SpinMedia, which currently owns a host of music and entertainment websites, yesterday announced that it had bought the rights to Vibe magazine and its websites, Vibe.com and Vibevixen.com, for an undisclosed price. The move re-unites Vibe with Spin which, as magazines, were both owned by the same company more than a decade ago.
Steve Hansen, SpinMedia’s CEO, said that Vibe would likely be discontinued as a print magazine later this year. When the company, then called Buzz Media, bought Spin about a year ago, it adopted the title to the company’s name, shut down the magazine, fired a third of the staff and doubled the amount of traffic to its website.
“We are still trying to find a print model that makes economic sense in the digital age,” Hansen told the New York Times. SpinMedia currently owns or represents more than 40 sites.
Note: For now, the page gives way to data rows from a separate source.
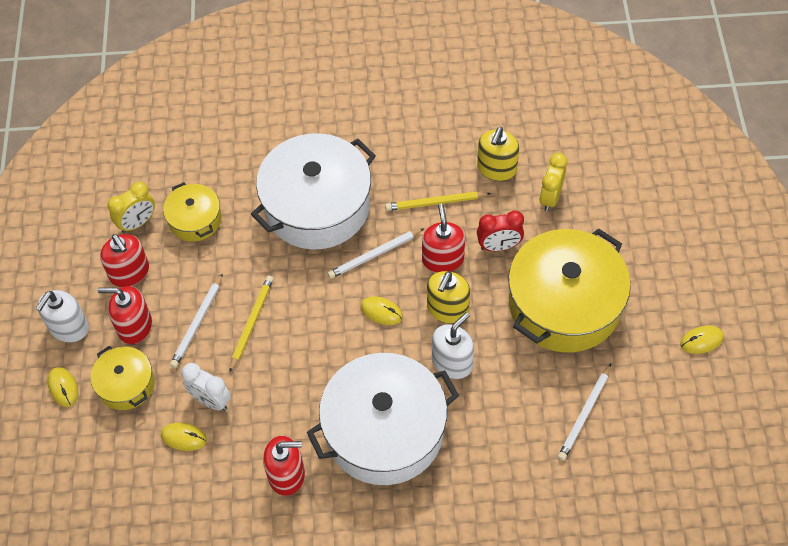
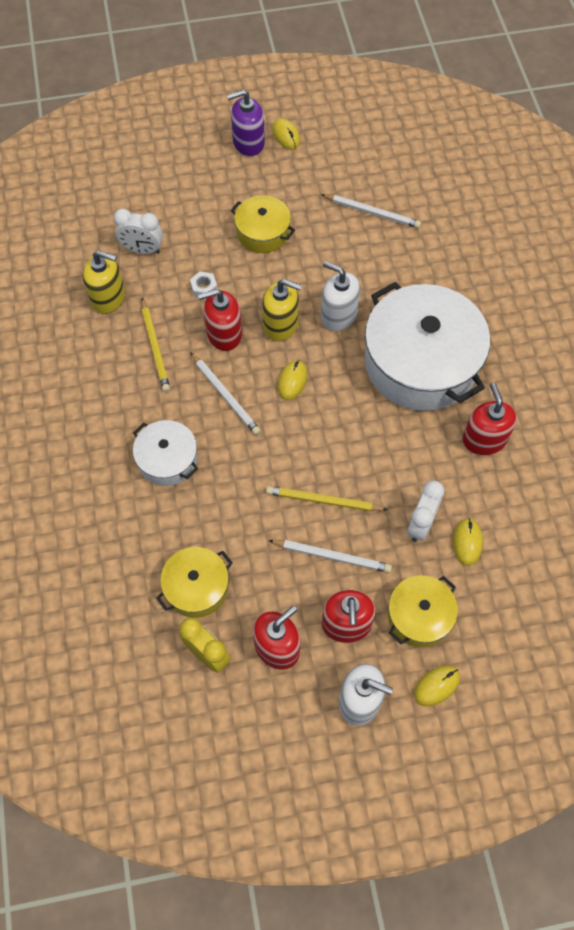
camera: 100 degrees left, 5 degrees up
(317, 206) = (167, 459): white pot -> white pot, size x0.50
(499, 246) = (204, 288): red clock -> white nut
(550, 198) = (142, 250): yellow clock -> white clock
(564, 304) = (263, 232): yellow pot -> yellow pot, size x0.50
(690, 302) = (248, 143): none -> purple soap dispenser

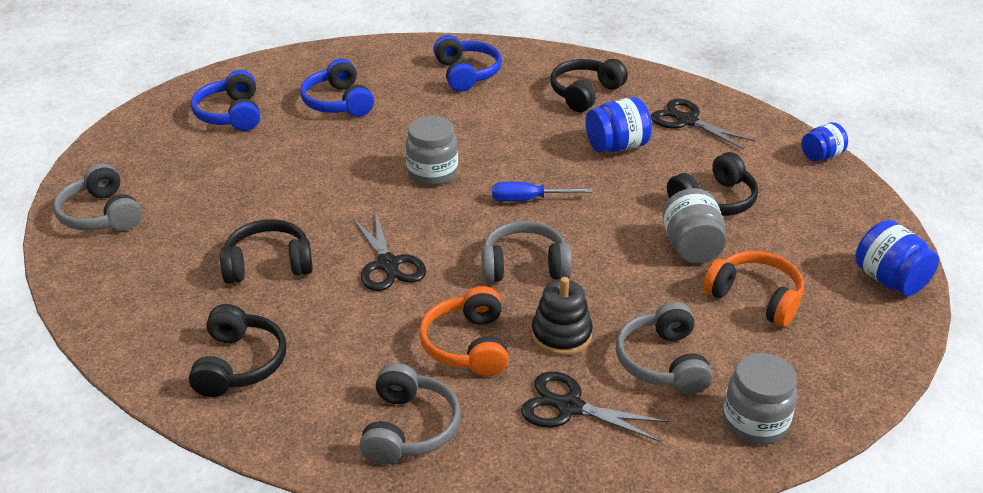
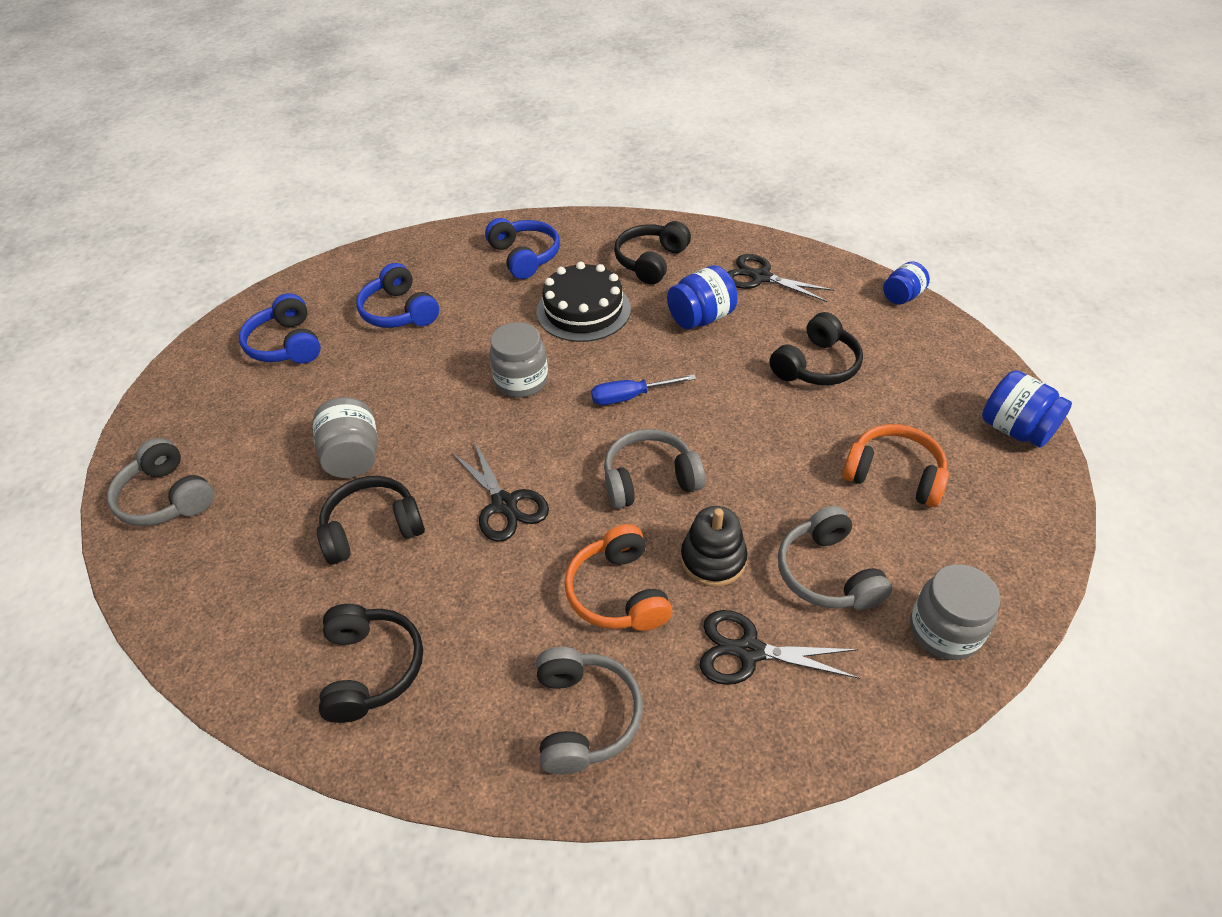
camera: 10 degrees left, 10 degrees up
(507, 124) = (583, 310): none -> black cake
(691, 247) = (811, 425): grey jar -> grey jar (353, 457)

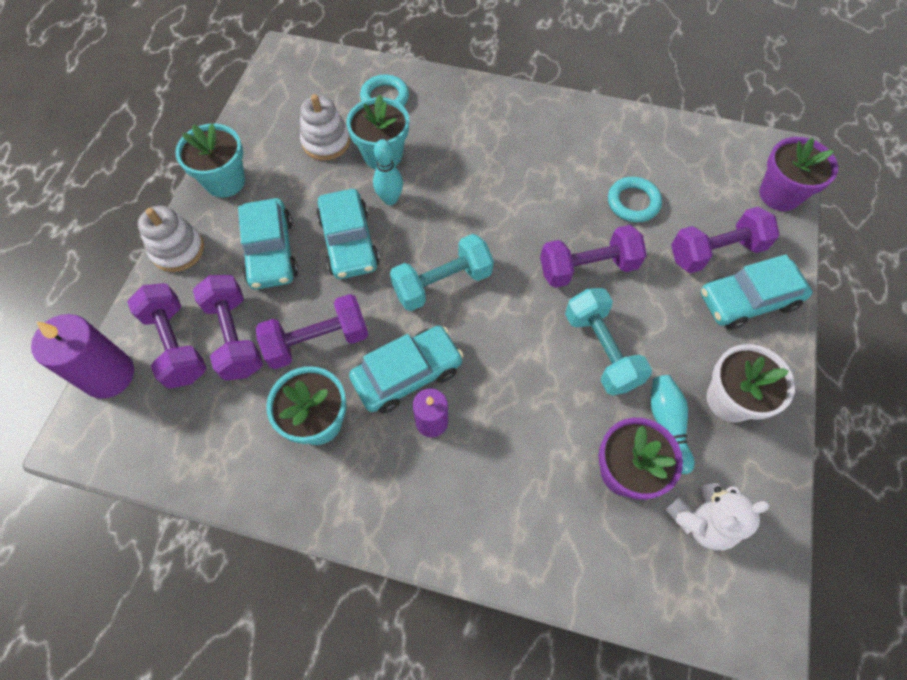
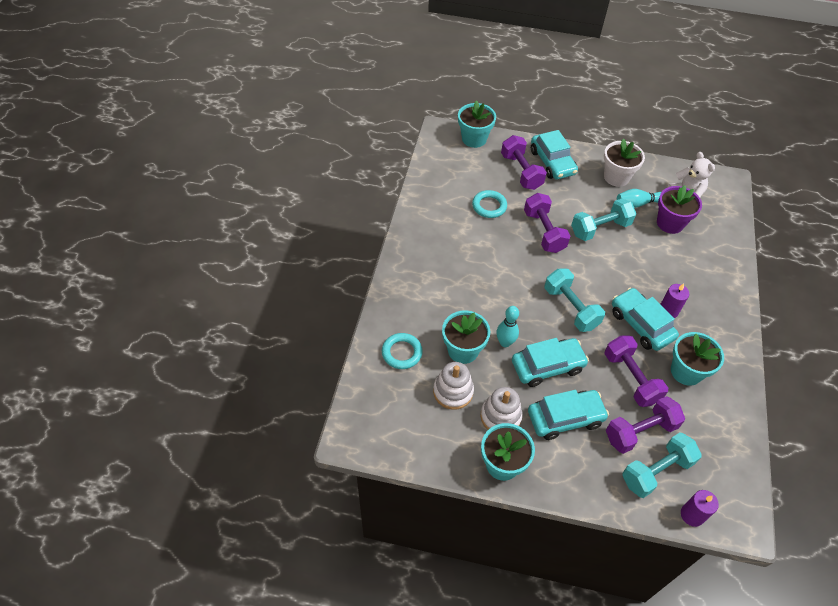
camera: 95 degrees left, 10 degrees down
(109, 375) = (692, 515): purple candle -> purple candle, size x0.61
(176, 344) = (656, 471): purple dumbbell -> turquoise dumbbell
(178, 250) = (575, 488): white stacking toy -> white stacking toy (500, 416)
(779, 194) = (474, 139): purple flower pot -> turquoise flower pot

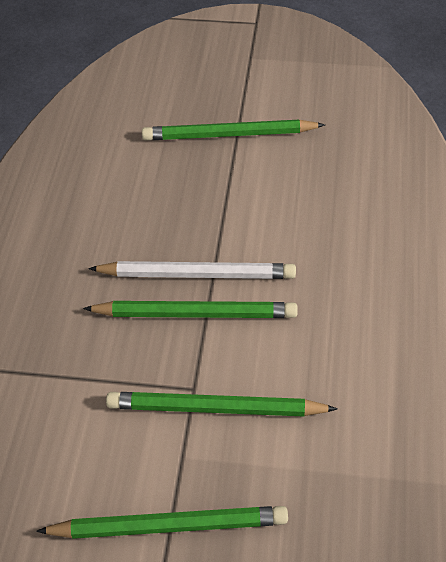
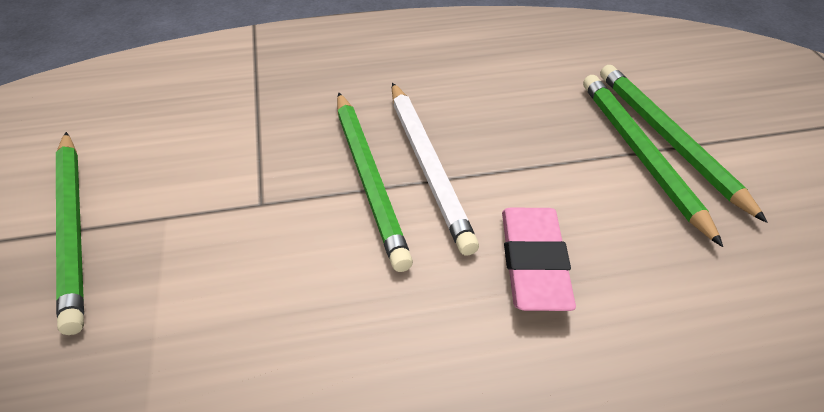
camera: 70 degrees right, 5 degrees down
(216, 408) = (235, 229): green pencil -> green pencil (640, 155)
(312, 245) = (533, 264): none -> pink eraser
Vibe has an average print circulation of more than 300,000 and 1.4 million monthly visitors to its websites, according to SpinMedia.
The acquisition of Vibe is just the latest of the many changes in ownership since the magazine was first launched in 1992 by Quincy Jones and Time Warner. Following a string of financial difficulties, Ron Burkle and Earvin “Magic” Johnson’s Yucaipa Johnson Fund merged Vibe assets with InterMedia Partners. In addition to Vibe InterMedia also owned the assets of the television show, Soul Train.
Industry watchers wonder what will happen with the Soul Train property now that it has been acquired by a company with a digital media concentration and no other entities targeted exclusively to an African-American audience.